In 1953, she founded her own school of dance at the China Dance Club, later known as the Tsai Jui-yueh Dance Research Institute. Tsai's travel restrictions were lifted in 1983, and she moved to Australia to live and work with her son, Lei Ta-peng, a dancer who was a student of Elizabeth Dalman. Tsai's studio was left to daughter-in-law Ondine Hsiao and Hsiao's sister Grace. The building was to be demolished in 1994, but plans were called off after three dancers protested by suspending themselves in the air via crane for 24 hours. The Taipei City government named Tsai's studio a municipal heritage site in October 1999. Four days later, the building burned in a suspected arson attack. Reconstruction efforts began in March 2002. While living in Australia, Tsai also traveled to China, meeting Lei Shih-yu—who had remarried—for the first time in four decades at Baoding railway station.

== Death ==
Tsai died in Brisbane, Australia, on 29 May 2005, aged 84.

==Legacy==
In 1997, the dance team of Kaohsiung Municipal Tsoying Senior High School were invited to perform alongside students of the Academy of the Arts at Queensland University of Technology, and the performance was jointly dedicated to Tsai Jui-yueh and Lee Tsai-er.

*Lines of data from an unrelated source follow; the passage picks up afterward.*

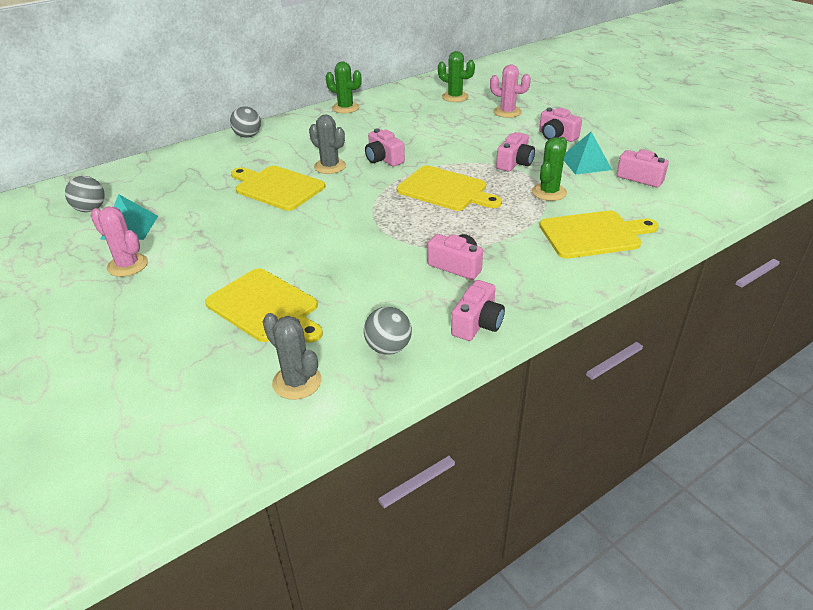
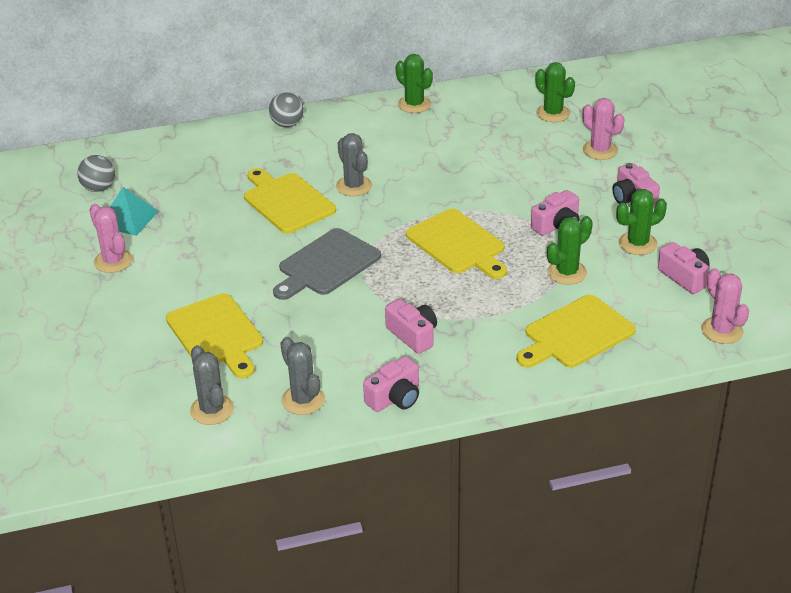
camera: 20 degrees right, 0 degrees up
(340, 227) = (326, 265): none -> grey cutting board
(383, 159) = (416, 188): pink camera -> none
(388, 348) = (303, 400): grey ball -> grey cactus
(585, 163) = (637, 243): turquoise pyramid -> green cactus
(593, 234) = (575, 334): yellow cutting board -> yellow cutting board turned 135 degrees clockwise
(703, 207) = (722, 330): none -> pink cactus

The 2005 season of Dance Bytes performances took place shortly after her death and were hosted in Tsai's honor by QUT, where she had been awarded an honorary doctorate, and featured students of the Taipei National University of the Arts. The inaugural Tsai Jui-Yueh International Dance Festival was organized in her honor in 2006. Her former studio opened as a museum in May 2007 and a memorial was added to the site in March 2008. In 2017, the Tsai Jui-yueh Dance Research Institute and the Nylon Cheng Liberty Foundation and Memorial Museum jointly organized demonstrations marking the anniversary of the February 28 incident. Tsai's life was commemorated by the National Human Rights Commission, a division of the Control Yuan, in November 2020. In 2024, a picture book titled Dance of the Seagull – the Story of Tsai Jui-yueh was written by Chiang Shu-wen and illustrated by Lin Yi-hsiang.

Tsai is considered the mother of modern dance in Taiwan. One of her students, Henry Yu, was the first Asian man to join the Martha Graham Dance Company, and has been called the father of Taiwanese modern dance.